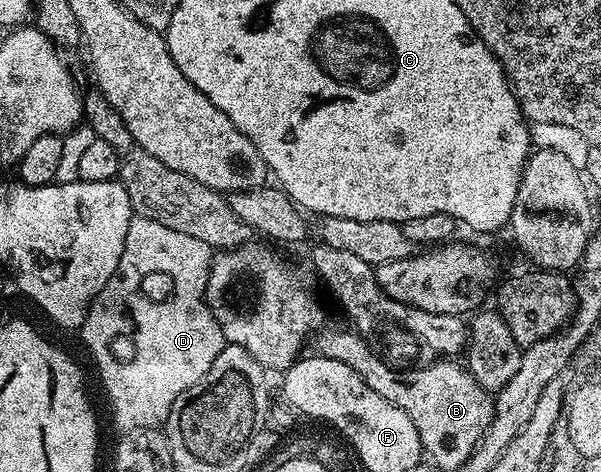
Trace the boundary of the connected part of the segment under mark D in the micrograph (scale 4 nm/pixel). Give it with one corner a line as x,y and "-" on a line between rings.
132,215
121,262
91,303
81,329
83,340
99,367
119,430
166,425
173,402
177,402
193,382
198,382
209,366
213,366
213,358
221,354
225,346
223,331
207,305
207,279
212,259
213,250
201,242
201,238
189,238
189,234
169,230
169,226
161,226
161,222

* PROBLEM TO SOLVE
Without changing a word, restate the listing above; the pictures stay out.

* TASK OUTPUT
Trace the boundary of the connected part of the segment under mark D in the micrograph (scale 4 nm/pixel). Give it with one corner a line as x,y and "-" on a line between rings.
132,215
121,262
91,303
81,329
83,340
99,367
119,430
166,425
173,402
177,402
193,382
198,382
209,366
213,366
213,358
221,354
225,346
223,331
207,305
207,279
212,259
213,250
201,242
201,238
189,238
189,234
169,230
169,226
161,226
161,222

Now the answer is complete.